Cassie begins the series out of her depth, as she struggles to comprehend that a time traveler came to her for help preventing the plague, but she truly comes into her own as the show progresses. Emily Hampshire often steals the show as Jennifer Goines, the troubled math genius who begins the show in a psychiatric facility. Todd Stashwick’s Deacon also becomes a fan favorite, but he begins the series as the ruthless leader of a group of scavengers in the devastated future. These characters make an odd group, but somehow, they all come together to save the world.
1 Picard Season 3 Contains Several 12 Monkeys Easter Eggs
Aside from the actors who made the jump from 12 Monkeys to Star Trek: Picard, Matalas couldn’t help but include some hidden references to his previous sci-fi show. In Picard season 3, episode 2, “Disengage,” Captain Shaw calls out Jack Crusher (Ed Speleer) for being a conman and having various aliases. One of these aliases is James Cole, the name of Aaron Stanford’s character in 12 Monkeys. In a slightly more hidden reference, the drug created by Ferengi dealer Sneed (played by Stanford) is called “splinter,” which was the term used for time traveling in 12 Monkeys.

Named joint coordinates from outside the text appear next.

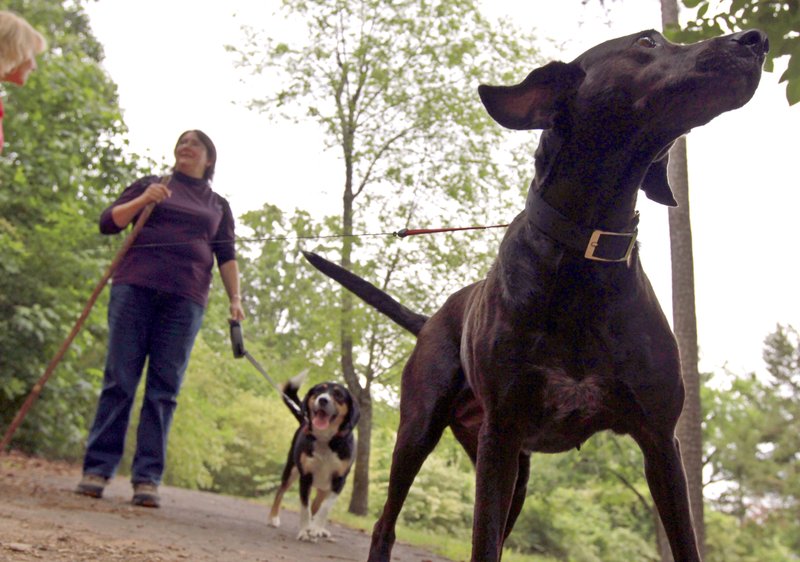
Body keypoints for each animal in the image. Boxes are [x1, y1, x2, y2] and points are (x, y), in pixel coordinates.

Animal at [268, 370, 358, 540]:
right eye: (318, 391)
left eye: (338, 395)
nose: (322, 399)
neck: (325, 438)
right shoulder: (306, 477)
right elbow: (305, 508)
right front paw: (304, 531)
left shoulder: (339, 481)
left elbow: (325, 507)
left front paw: (316, 528)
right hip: (291, 471)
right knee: (280, 492)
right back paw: (273, 518)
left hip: (325, 486)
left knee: (317, 504)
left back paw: (318, 528)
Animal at [304, 28, 764, 556]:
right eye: (647, 40)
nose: (756, 39)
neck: (584, 257)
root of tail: (434, 317)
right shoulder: (501, 435)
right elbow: (481, 545)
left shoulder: (660, 442)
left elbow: (685, 543)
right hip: (422, 430)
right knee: (387, 522)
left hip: (515, 472)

12 Monkeys and Star Trek: Picard season 3 also look visually similar in many ways, likely because, in addition to Matalas, several producers and other crew members worked on both shows.
In Star Trek: Picard season 3, episode 5, “Imposters,” Captain Shaw hums Simple Minds’ “Don’t You (Forget About Me)” as he escorts Admiral Picard and Captain William Riker (Jonathan Frakes) in a turbolift. Todd Stashwick’s character Deacon often sang this song in 12 Monkeys. As Terry Matalas also served as showrunner for Picard season 2, several references pop up in that season as well, often hidden in lines of dialogue and names of locations. Whether you’re looking for a new show to check out or just want to understand all of the Easter eggs in Star Trek: Picard, Matalas’ 12 Monkeys is a truly phenomenal, underrated gem of a sci-fi show.